**Study text**.
Serum miR-21, miR-26a and miR-101 as potential biomarkers of hepatocellular carcinoma

Abstract

This study aimed to investigate the expressions of serum miR-21, miR-26a and miR-101 in hepatocellular carcinoma (HCC) and their diagnostic value. Serum levels of miR-21, miR-26a and miR-101 were detected by quantitative real-time polymerase chain reaction (qRT-PCR) in 52 HCC patients, 42 chronic hepatitis (CH) patients and 43 healthy controls. ROC curve analysis was performed to evaluate the diagnostic value. Clinical parameters were collected. Serum level of miR-21 was higher while miR-26a and miR-101 were significantly lower in HCC patients than those in healthy controls (P<0.05, P<0.001 and P<0.05, respectively). Serum levels of miR-26a and miR-101 were significantly lower in HCC patients than those in CH patients (P<0.001 and P<0.05). ROC curve analyses revealed that miR-21, miR-26a and miR-101 could differentiate HCC patients from healthy controls, the area under ROC curve (AUC) were 0.621 (67.4% sensitivity and 55.8% specificity), 0.754 (51.9% sensitivity and 95.2% specificity) and 0.631 (47.1% sensitivity and 81% specificity), respectively. Combination of miRNAs and alpha-fetoprotein (AFP) yielded an AUC of 0.914 with 87.0% sensitivity and 78.0% specificity. miR-26a and miR-101 had diagnostic potential for differentiating HCC from CH with AUC of 0.762 (75% sensitivity and 70% specificity) and 0.623 (54.9% sensitivity and 76.9% specificity). Combination of miR-26a, miR-101 and AFP yielded an improved AUC than AFP alone (0.854 vs. 0.683). Notably, miR-26a could differentiate small tumors HCC (≤3cm) from CH with an AUC of 0.753 (80% sensitivity and 62.5% specificity). Serum miR-21, miR-26a and miR-101 are deregulated in HCC and can serve as potential biomarkers. Combination of these miRNAs and AFP provide a better detection than AFP alone. Serum miR-26a is a promising biomarker for early detection of HCC.

**Data records**.
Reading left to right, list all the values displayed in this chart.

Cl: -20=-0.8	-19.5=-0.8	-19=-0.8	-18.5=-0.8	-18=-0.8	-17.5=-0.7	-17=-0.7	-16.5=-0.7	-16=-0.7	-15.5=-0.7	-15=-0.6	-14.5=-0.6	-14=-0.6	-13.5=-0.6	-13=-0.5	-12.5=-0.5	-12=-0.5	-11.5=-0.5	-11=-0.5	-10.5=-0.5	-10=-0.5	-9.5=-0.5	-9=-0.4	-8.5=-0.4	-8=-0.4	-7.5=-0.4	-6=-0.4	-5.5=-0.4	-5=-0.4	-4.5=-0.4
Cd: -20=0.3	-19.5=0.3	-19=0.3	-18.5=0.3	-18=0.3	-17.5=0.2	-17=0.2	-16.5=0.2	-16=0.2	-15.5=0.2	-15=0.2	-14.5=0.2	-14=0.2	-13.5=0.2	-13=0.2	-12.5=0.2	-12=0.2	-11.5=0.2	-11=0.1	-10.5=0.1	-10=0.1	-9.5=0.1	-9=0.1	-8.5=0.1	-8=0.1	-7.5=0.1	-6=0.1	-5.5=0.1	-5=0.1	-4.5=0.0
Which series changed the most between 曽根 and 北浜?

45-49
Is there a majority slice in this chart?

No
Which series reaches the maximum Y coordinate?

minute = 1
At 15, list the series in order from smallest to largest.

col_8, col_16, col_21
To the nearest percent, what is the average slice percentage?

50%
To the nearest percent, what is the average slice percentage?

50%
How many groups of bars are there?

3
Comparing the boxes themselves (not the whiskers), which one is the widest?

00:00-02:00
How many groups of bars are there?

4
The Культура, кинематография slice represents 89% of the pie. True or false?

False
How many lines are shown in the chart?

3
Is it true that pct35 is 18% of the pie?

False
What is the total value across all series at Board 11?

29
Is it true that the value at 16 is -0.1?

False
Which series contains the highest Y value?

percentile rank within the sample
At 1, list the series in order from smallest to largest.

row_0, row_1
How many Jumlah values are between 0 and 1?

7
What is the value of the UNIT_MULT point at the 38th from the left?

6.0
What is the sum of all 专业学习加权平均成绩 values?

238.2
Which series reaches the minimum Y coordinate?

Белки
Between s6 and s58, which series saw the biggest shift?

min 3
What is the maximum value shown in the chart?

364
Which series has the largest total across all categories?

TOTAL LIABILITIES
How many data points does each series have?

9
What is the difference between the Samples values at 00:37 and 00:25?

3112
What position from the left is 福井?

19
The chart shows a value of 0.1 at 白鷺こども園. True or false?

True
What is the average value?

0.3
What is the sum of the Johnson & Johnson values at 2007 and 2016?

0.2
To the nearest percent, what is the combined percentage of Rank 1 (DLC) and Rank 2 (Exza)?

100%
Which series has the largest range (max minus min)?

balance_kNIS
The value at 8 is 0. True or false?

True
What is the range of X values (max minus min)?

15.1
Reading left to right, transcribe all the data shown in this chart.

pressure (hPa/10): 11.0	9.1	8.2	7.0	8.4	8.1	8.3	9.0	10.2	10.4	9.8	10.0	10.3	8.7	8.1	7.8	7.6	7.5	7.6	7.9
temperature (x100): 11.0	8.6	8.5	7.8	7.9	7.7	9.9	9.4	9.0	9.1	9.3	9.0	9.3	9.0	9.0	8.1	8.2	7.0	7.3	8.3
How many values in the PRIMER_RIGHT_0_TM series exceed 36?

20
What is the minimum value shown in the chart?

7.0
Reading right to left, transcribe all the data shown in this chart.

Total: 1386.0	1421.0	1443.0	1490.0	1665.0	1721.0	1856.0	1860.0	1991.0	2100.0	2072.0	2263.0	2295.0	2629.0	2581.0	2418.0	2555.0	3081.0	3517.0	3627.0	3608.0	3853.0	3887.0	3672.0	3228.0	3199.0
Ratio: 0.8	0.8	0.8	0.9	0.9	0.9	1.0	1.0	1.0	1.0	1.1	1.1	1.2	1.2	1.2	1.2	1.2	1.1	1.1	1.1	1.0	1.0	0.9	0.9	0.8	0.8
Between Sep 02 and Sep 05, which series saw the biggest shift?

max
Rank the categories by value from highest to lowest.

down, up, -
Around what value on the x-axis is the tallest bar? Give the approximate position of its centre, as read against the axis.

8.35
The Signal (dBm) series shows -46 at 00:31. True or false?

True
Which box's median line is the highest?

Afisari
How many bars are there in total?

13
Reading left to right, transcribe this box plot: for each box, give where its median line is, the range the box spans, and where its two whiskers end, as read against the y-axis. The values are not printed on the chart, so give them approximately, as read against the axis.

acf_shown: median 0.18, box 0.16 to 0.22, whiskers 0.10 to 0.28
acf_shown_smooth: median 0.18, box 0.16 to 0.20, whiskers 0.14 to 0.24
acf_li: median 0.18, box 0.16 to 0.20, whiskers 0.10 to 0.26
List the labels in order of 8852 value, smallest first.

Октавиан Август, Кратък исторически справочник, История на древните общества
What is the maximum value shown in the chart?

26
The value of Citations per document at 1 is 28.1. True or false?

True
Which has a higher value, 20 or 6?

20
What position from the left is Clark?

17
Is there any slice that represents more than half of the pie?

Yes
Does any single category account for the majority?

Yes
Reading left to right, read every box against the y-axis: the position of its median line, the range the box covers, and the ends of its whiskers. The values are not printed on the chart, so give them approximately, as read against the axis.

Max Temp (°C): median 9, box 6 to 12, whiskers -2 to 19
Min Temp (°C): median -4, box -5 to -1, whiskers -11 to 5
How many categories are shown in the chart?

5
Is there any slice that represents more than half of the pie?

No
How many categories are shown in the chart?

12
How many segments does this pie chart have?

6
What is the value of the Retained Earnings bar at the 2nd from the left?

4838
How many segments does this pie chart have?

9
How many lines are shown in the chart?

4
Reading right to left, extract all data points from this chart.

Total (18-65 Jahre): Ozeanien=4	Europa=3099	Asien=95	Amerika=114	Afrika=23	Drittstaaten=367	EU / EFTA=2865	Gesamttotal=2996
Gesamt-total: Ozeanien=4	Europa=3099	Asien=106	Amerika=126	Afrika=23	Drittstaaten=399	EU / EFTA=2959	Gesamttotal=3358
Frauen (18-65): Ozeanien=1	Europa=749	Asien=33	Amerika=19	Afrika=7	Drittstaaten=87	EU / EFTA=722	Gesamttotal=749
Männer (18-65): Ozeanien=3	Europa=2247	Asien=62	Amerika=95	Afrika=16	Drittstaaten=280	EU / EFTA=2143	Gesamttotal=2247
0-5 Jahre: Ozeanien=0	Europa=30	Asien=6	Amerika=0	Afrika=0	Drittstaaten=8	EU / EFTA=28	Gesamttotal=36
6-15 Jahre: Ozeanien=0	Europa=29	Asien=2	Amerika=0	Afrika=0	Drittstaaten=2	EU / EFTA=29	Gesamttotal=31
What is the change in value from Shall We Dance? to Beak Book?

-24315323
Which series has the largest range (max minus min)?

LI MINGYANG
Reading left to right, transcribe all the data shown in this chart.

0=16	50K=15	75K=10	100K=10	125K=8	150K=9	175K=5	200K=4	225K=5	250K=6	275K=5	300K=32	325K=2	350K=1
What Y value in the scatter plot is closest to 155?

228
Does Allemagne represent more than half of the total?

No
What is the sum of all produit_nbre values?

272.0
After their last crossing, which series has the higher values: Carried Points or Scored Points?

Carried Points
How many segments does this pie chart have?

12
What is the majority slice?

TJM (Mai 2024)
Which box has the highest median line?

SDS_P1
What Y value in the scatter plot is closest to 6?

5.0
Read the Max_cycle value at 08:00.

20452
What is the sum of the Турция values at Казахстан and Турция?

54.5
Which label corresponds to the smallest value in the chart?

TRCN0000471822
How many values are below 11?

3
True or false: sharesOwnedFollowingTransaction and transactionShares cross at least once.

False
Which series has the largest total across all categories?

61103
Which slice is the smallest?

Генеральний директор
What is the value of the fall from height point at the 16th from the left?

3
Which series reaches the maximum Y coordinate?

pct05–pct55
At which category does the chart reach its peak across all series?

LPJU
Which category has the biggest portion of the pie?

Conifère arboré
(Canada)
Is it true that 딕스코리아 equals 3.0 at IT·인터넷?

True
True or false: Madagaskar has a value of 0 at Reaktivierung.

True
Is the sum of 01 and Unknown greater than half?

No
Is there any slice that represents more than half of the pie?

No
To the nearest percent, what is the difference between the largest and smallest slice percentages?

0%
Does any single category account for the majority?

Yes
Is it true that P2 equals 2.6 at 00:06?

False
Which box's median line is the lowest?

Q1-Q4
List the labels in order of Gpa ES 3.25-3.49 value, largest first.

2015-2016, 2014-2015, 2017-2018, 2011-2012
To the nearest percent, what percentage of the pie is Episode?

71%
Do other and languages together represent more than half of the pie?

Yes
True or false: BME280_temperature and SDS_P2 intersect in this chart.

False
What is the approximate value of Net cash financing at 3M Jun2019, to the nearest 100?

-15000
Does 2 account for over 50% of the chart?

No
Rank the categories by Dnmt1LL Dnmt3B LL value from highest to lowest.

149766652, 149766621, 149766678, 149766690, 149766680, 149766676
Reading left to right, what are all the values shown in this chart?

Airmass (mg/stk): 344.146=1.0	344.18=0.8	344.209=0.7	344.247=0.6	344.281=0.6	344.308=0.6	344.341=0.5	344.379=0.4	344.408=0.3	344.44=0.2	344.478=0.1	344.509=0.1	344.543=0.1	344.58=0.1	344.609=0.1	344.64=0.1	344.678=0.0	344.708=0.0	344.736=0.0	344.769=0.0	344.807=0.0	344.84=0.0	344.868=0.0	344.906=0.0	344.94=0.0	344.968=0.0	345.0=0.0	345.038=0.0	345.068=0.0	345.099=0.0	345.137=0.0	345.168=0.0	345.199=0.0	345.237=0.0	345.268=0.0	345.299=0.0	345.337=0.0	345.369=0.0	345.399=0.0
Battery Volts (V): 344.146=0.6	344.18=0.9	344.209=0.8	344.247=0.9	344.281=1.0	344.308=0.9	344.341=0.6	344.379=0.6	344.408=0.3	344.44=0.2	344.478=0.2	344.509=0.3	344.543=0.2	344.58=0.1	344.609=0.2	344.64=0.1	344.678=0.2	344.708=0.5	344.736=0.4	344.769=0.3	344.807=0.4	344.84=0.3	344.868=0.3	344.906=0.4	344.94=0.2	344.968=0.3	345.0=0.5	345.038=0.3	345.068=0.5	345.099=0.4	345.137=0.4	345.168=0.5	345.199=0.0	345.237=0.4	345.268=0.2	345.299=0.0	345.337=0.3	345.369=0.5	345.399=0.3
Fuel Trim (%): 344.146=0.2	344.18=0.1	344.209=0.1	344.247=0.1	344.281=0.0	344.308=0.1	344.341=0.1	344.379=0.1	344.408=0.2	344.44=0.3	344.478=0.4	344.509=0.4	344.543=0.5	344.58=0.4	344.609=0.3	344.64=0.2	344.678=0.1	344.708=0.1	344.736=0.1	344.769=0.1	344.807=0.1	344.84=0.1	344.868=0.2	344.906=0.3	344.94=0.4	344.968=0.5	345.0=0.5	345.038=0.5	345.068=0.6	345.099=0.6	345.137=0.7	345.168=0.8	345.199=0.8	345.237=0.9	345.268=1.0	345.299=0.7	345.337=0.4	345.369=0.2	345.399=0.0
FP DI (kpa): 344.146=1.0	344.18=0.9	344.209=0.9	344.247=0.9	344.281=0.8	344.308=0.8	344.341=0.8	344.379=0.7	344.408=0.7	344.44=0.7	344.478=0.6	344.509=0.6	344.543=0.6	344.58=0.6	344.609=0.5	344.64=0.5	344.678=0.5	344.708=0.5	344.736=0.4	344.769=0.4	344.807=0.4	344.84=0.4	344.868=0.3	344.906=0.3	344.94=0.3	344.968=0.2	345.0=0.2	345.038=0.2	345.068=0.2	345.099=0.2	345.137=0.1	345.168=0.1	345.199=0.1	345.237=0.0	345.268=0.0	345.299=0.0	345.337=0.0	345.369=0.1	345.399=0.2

**Work required**.
In one to three sentences, explain why the abstract on serum microRNAs in liver cancer calls serum miR-26a a promising biomarker for early detection of HCC. The lines above are separate material, apart from the abstract on serum microRNAs in liver cancer.

**Written answer**.
Serum miR-26a could distinguish HCC with small tumors (≤3cm) from chronic hepatitis. It did so with an AUC of 0.753, at 80% sensitivity and 62.5% specificity.